> SHORT PROBLEM: Give these lines again, swapping "underline" for "bold" and leaving everything else the same.

> SUPPLIED DATA:

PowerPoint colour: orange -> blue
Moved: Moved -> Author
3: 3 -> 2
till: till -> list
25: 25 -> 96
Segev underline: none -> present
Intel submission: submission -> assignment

> EXERCISE ANSWER:
PowerPoint colour: orange -> blue
Moved: Moved -> Author
3: 3 -> 2
till: till -> list
25: 25 -> 96
Segev bold: none -> present
Intel submission: submission -> assignment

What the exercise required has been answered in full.